Document text:
• • • •

The Sanremo Music Festival 2016 (66° Festival della Canzone Italiana di Sanremo 2016) was the 66th annual Sanremo Music Festival, a television song contest held at the Teatro Ariston in Sanremo, Liguria, Italy  between 9 and 13 February 2016 and organised and broadcast by Radiotelevisione italiana (RAI). The show was presented by Carlo Conti, who also served as the artistic director for the competition. Conti hosted the show together with Virginia Raffaele, Mădălina Diana Ghenea and Gabriel Garko. The program was written by Carlo Conti, Ivana Sabatini, Emanuele Giovannini, Leopoldo Siano, Giona Peduzzi, Riccardo Cassini, Martino Clericetti and Mario D'Amico.

The Campioni or Big Artists section included 20 established Italian artists, competing with a song each, while 8 artists and songs competed in the Nuove Proposte or Newcomers'  section. The final for the Newcomers'  section took place on 12 February 2016 where "Amen" performed by Francesco Gabbani was selected as the winner. The final for the Big Artists section took place on 13 February 2016 where "Un giorno mi dirai" performed by Stadio was selected as the winner.

The winner of the Big Artists section also won the right to represent Italy at the Eurovision Song Contest 2016. RAI confirmed after the competition that Stadio decided not to participate in the contest. Runner-up Francesca Michielin was selected by RAI as Italy's Eurovision entrant.

Format
The 2016 edition of the Sanremo Music Festival took place at the Teatro Ariston in Sanremo, organised by the Italian broadcaster Radiotelevisione italiana (RAI). The artistic director for the competition was Carlo Conti, who was appointed to the position for a second consecutive year. The competition took place over five evenings between 9–13 February 2016. The selected artists competed during the festival under two different sections: Campioni/Big Artists and Nuove Proposte/Newcomers' . Twenty songs competed in the Big Artists section and eight songs competed in the Newcomers'  section; both competitive sections ran concurrently with each other over the five evenings. All songs in the competition were required to be new compositions performed in the Italian language with some exceptions for words and phrases in other dialects/languages. The songs were performed in the competition live and accompanied by an orchestra.

The twenty entries competing in the Big Artists section were presented during the first and second evenings on 9 and 10 February. Ten songs were performed during each evening and were voted upon by a press jury (50%) and public televote (50%) with no eliminations occurring during either evening. All twenty songs advanced to the fourth evening, the semi-final, and faced an additional vote consisting of public televoting (40%), an expert jury (30%) and an demoscopic poll (30%). The weighted average of the votes from the first and second evenings as well as the votes from the fourth evening produced a total ranking of all of the songs. Based on this ranking, the top fifteen entries qualified to the final on the fifth evening on 13 February. The bottom five entries from the fourth evening entered a repechage round and faced an additional public televote to determine the one entry that would be readmitted to compete in the final; the other four entries were eliminated. In the final, sixteen songs competed and the top three advanced to a second round of voting in order to select the winner. The results of both rounds of voting were determined by public televoting (40%), an expert jury (30%) and an demoscopic poll (30%). An additional competition among the performers competing in the Big Artists section occurred during the third evening where each act performed a cover of an Italian song or an international hit translated into Italian. The best cover, as determined by the equal combination of votes from a press jury and a public televote, was awarded with a prize.

• • • •

What to work on:
1. Answer these from the festival article:
(a) In which theater was the festival held?
(b) Which song won the Newcomers' section, and who performed it?
(c) How many songs competed in the final of the Big Artists section?
2. Retype everything in the festival article from "The Campioni or" down to "Stadio was selected as the winner.".
The records that come next have no connection to the festival article.

• • • •

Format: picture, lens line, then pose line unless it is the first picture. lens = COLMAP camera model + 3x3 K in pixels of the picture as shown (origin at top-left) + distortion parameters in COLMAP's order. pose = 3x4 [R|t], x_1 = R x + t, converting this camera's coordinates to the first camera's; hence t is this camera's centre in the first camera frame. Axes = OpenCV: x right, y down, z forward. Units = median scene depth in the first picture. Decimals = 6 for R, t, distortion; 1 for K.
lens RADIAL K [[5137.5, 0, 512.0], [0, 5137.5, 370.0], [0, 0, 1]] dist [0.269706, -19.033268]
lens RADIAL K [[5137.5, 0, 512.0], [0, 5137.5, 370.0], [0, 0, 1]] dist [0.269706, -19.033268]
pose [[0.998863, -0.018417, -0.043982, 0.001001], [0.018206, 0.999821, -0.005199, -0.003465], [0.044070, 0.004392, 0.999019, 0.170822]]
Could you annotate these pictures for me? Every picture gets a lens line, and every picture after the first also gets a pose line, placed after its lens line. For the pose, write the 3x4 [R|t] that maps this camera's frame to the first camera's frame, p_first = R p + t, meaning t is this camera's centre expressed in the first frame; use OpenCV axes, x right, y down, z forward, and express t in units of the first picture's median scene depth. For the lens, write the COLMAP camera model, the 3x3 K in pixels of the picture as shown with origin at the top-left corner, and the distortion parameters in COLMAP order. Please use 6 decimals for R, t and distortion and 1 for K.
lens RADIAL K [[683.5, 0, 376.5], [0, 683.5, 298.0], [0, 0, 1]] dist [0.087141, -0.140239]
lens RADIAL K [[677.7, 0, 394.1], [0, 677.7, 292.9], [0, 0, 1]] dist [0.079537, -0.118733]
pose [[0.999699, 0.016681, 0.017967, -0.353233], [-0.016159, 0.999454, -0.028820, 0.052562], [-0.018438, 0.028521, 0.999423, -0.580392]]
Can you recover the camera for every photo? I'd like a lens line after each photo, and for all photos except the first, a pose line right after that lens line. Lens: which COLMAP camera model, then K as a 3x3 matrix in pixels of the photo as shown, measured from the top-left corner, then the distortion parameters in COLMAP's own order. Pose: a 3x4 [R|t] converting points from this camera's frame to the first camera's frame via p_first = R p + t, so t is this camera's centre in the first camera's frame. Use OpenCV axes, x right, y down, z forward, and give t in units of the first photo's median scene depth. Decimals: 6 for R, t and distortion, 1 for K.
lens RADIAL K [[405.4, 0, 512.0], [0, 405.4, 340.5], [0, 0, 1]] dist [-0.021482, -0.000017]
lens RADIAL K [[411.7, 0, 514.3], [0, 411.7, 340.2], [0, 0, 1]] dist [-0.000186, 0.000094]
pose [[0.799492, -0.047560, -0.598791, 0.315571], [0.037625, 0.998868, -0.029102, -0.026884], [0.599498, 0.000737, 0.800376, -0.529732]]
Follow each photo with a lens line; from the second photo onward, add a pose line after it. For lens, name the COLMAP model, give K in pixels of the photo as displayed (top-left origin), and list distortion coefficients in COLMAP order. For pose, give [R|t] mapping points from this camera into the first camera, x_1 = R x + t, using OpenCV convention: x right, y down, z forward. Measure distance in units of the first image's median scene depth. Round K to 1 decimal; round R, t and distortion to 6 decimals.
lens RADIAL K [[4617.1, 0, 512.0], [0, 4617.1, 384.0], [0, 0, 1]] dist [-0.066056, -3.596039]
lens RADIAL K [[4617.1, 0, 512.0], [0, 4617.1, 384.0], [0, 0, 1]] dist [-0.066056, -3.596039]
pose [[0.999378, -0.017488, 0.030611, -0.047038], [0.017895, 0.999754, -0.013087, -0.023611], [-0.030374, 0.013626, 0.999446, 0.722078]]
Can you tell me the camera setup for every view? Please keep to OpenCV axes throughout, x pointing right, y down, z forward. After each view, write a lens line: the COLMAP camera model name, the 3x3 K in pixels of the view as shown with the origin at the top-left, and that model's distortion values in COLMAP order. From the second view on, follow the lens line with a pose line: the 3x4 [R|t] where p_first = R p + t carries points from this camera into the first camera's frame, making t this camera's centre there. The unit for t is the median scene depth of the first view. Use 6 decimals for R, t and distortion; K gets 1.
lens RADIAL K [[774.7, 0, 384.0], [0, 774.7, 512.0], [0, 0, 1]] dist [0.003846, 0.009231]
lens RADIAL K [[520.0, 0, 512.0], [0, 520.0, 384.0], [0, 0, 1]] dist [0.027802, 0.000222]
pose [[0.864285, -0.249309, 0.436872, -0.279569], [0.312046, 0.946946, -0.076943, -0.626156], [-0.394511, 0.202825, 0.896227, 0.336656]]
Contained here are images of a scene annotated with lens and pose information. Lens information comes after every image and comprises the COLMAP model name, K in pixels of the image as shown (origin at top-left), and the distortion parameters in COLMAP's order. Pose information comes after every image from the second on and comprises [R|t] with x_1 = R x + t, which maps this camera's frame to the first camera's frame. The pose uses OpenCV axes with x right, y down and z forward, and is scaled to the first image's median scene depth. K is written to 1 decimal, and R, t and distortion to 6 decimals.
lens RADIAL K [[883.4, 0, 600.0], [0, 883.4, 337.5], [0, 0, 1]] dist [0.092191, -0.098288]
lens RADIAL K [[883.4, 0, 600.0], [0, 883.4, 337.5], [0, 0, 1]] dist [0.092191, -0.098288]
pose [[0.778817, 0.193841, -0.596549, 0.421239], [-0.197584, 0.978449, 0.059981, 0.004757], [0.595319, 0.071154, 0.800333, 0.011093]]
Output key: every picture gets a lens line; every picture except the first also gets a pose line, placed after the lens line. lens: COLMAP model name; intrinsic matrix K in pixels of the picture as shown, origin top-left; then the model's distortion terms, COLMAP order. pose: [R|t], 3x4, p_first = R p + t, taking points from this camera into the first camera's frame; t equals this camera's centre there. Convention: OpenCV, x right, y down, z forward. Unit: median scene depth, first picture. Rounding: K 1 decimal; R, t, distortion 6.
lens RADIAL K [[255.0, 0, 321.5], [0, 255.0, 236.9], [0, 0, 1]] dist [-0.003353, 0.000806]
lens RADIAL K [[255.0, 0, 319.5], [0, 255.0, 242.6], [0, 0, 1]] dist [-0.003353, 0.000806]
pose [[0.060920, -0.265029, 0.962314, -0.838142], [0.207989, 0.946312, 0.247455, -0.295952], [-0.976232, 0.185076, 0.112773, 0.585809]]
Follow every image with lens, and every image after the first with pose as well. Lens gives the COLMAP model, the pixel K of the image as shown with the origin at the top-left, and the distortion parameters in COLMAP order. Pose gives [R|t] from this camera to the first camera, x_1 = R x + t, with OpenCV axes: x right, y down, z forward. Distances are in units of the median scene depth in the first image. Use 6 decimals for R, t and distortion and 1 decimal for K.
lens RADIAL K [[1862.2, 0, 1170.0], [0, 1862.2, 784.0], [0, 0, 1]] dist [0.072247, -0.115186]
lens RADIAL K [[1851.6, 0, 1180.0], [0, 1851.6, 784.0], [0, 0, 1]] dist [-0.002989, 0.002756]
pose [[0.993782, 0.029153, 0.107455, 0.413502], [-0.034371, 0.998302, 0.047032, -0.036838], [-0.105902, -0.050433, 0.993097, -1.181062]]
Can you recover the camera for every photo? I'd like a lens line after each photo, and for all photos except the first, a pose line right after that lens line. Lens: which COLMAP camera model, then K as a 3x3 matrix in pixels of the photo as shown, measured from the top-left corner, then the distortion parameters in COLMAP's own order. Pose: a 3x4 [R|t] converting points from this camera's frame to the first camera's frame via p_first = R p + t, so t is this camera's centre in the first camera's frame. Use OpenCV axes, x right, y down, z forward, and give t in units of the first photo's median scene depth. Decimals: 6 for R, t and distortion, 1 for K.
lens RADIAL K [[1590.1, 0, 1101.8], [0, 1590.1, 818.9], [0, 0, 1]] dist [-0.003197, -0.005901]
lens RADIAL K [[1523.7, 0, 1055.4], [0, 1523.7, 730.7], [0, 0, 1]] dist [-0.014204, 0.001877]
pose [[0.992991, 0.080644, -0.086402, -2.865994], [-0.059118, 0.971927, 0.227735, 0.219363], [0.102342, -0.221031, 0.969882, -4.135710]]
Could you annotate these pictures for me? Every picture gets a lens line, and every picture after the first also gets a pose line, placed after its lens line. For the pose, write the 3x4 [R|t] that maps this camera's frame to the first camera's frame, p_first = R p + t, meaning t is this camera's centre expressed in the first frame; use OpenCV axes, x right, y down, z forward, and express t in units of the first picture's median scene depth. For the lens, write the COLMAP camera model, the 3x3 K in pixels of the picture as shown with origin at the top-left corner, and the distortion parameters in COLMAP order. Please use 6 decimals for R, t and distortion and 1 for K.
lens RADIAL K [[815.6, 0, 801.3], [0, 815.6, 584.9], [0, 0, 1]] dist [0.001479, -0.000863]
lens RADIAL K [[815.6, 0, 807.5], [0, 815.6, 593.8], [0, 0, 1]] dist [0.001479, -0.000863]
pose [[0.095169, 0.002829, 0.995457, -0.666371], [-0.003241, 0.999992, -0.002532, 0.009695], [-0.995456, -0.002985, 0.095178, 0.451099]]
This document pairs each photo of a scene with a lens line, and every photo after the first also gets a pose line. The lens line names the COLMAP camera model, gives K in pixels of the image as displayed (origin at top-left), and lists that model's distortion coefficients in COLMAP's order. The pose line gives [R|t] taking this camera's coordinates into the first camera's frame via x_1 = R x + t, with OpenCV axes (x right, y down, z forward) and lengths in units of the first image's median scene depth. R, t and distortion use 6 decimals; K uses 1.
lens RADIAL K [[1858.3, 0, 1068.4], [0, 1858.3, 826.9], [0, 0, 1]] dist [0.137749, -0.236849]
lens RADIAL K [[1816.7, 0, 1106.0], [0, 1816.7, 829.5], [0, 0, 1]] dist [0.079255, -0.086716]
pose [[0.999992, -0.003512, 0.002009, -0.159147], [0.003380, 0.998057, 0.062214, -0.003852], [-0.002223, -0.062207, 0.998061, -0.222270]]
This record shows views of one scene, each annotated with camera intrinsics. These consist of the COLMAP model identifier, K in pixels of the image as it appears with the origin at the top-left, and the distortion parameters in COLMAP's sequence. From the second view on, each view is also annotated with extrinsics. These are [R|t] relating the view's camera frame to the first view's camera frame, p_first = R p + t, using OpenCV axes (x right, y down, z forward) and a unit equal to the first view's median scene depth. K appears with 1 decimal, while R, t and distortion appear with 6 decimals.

• • • •

Solutions to the exercise:
1.
(a) The Teatro Ariston in Sanremo.
(b) "Amen," performed by Francesco Gabbani.
(c) Sixteen.

2.
The Campioni or Big Artists section included 20 established Italian artists, competing with a song each, while 8 artists and songs competed in the Nuove Proposte or Newcomers'  section. The final for the Newcomers'  section took place on 12 February 2016 where "Amen" performed by Francesco Gabbani was selected as the winner. The final for the Big Artists section took place on 13 February 2016 where "Un giorno mi dirai" performed by Stadio was selected as the winner.